Am vergangenen 11. September – ein mehr als symbolisches Datum – richtete sich Präsident Barack Obama an die Nation, um seine neue Militärstrategie gegen den Islamischen Staat (IS) anzukündigen, der seiner Ansicht nach eine "Gefahr für den gesamten Mittleren Osten" darstellt. Obama erklärte, dass die US-amerikanischen Streitkräfte den IS angreifen werden, "wo auch immer sie sich befinden", Syrien inbegriffen.1

Die neue Strategie besteht darin, "systematische" Luftangriffe gegen die Dschihadisten2 zu fliegen, und die Zahl der in den Irak geschickten US-amerikanischen Militärspezialisten zu erhöhen, um die irakischen Truppen in Fragen von militärischer Ausbildung, bei den Nachrichtendiensten und mit technischer Ausrüstung zu unterstützen.

Obama fügte hinzu, dass die US-Armee sich nicht an Bodenoffensiven gegen den IS beteiligen werde und dass Washington nicht die Absicht habe, den Kampf gegen die Dschihadisten "allein" zu führen. "Der Einsatz amerikanischer Streitkräfte", erklärte er, "könnte einen den Krieg entscheidenden Unterschied ausmachen. Aber wir können für die Iraker nicht das erledigen, was sie selbst tun müssen, genauso wenig, wie wir den Platz der arabischen Verbündeten einnehmen können, um die Sicherheit in ihrer Region zu gewährleisten."

Barack Obama, der im Jahr 2008 als Kritiker des Einmarsches in den Irak gewählt wurde, eines Kriegs, den sein Vorgänger George W. Bush im Jahr 2003 angeordnet hatte, sagte, er werde keine Bodentruppen zurück in dieses Land schicken.

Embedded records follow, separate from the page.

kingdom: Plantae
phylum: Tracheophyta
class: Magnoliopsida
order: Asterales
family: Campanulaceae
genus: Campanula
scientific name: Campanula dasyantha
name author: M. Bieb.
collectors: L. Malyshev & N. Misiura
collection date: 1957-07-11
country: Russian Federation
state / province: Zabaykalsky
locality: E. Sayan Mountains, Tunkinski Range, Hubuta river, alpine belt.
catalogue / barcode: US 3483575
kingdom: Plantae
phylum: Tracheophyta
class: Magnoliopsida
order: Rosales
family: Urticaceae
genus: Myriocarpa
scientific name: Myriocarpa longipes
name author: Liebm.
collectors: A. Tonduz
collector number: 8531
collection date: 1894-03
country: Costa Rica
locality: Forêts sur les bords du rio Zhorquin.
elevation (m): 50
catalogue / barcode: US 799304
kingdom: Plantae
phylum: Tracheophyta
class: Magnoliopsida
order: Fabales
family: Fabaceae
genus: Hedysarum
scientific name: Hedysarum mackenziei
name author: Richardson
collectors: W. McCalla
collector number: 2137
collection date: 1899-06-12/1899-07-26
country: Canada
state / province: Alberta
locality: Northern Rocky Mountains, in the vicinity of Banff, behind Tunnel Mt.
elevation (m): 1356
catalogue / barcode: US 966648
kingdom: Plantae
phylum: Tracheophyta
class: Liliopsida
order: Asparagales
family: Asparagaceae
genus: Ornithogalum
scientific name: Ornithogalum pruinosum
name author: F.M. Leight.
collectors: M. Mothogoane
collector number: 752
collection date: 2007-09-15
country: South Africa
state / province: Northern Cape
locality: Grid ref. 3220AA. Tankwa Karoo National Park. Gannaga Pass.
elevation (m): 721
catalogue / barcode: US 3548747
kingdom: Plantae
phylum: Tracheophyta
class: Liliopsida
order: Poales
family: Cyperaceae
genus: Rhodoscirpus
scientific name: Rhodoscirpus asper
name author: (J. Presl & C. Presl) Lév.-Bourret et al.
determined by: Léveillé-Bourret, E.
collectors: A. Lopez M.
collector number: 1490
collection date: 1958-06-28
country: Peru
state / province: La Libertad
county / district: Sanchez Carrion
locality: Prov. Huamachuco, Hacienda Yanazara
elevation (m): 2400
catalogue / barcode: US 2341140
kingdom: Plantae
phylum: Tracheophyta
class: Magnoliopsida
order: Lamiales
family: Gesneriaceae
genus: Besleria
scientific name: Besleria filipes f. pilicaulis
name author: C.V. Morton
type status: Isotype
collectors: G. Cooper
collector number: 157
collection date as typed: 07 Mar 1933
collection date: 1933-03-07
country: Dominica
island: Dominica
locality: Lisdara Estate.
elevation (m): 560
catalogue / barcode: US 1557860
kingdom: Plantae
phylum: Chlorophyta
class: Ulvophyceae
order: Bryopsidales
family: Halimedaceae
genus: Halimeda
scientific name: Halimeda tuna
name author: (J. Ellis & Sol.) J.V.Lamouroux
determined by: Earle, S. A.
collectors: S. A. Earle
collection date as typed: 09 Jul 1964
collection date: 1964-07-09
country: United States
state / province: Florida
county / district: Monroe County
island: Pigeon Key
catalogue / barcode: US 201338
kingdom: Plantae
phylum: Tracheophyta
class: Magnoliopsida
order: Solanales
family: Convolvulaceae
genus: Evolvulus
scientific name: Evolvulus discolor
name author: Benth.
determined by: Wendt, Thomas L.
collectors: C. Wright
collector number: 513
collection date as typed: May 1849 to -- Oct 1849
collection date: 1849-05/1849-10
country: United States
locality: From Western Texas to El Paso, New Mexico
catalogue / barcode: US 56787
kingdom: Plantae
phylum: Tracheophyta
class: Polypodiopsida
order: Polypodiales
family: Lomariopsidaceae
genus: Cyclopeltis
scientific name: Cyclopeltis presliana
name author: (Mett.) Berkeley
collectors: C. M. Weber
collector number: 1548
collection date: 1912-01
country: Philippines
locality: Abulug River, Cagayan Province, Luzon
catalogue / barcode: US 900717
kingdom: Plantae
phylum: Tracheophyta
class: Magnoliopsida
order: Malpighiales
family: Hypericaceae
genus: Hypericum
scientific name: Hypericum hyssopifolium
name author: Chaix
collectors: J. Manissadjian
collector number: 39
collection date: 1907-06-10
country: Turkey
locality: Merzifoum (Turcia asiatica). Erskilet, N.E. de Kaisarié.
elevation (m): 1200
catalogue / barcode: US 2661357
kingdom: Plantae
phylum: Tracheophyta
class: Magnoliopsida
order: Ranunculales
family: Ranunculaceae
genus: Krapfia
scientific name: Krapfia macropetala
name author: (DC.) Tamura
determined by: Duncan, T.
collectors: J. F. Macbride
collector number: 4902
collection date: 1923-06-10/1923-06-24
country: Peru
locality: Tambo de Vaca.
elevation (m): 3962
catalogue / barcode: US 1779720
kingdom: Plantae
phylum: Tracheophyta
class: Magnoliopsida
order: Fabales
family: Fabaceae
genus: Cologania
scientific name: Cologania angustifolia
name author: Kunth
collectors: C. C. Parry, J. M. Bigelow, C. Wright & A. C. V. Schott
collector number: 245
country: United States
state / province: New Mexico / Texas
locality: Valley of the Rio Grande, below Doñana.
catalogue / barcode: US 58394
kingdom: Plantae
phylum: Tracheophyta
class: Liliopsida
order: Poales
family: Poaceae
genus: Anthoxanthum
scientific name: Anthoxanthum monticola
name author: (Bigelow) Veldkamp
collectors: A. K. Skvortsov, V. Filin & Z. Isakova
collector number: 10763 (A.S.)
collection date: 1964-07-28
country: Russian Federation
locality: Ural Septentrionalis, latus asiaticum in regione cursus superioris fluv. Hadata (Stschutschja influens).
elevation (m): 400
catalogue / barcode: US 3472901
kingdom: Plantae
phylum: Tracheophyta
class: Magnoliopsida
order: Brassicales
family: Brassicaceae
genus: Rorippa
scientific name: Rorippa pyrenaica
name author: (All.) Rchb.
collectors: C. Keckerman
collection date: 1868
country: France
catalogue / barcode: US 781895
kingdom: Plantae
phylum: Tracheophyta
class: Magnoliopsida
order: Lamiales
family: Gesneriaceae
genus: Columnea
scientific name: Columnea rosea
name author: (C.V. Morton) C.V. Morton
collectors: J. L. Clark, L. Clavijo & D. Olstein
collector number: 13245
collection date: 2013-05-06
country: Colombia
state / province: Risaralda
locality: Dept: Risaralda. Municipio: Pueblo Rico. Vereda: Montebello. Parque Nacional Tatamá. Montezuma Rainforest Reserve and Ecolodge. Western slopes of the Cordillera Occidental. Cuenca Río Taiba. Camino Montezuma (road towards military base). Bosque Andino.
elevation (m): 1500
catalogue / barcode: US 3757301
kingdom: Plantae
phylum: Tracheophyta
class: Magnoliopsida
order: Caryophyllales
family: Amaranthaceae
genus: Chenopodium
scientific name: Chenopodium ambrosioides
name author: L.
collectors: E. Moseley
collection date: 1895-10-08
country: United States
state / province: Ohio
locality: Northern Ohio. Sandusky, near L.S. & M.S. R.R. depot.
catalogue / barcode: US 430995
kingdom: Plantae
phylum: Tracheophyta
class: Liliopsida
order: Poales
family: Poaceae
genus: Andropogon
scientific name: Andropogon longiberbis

Und, in einem typischen Beispiel der Freud'schen Verleugnung, erklärte er: "Als Oberbefehlshaber werde ich nicht zulassen, dass die Vereinigten Staaten erneut in einen Krieg im Irak verwickelt werden." Das würde bedeuten, dass ein dritter Irak-Krieg begonnen hat.

Der erste, auch bekannt als "Golfkrieg" von 1990 bis 1991, wurde von US-Präsident George Bush an der Spitze einer Koalition aus 34 Ländern angeführt, die, mit einem UN-Mandat versehen, einen Einmarsch der irakischen Truppen von Saddam Hussein in Kuwait beenden wollten. Er endete mit der Niederlage des Irak und dem Rückzug aus Kuwait.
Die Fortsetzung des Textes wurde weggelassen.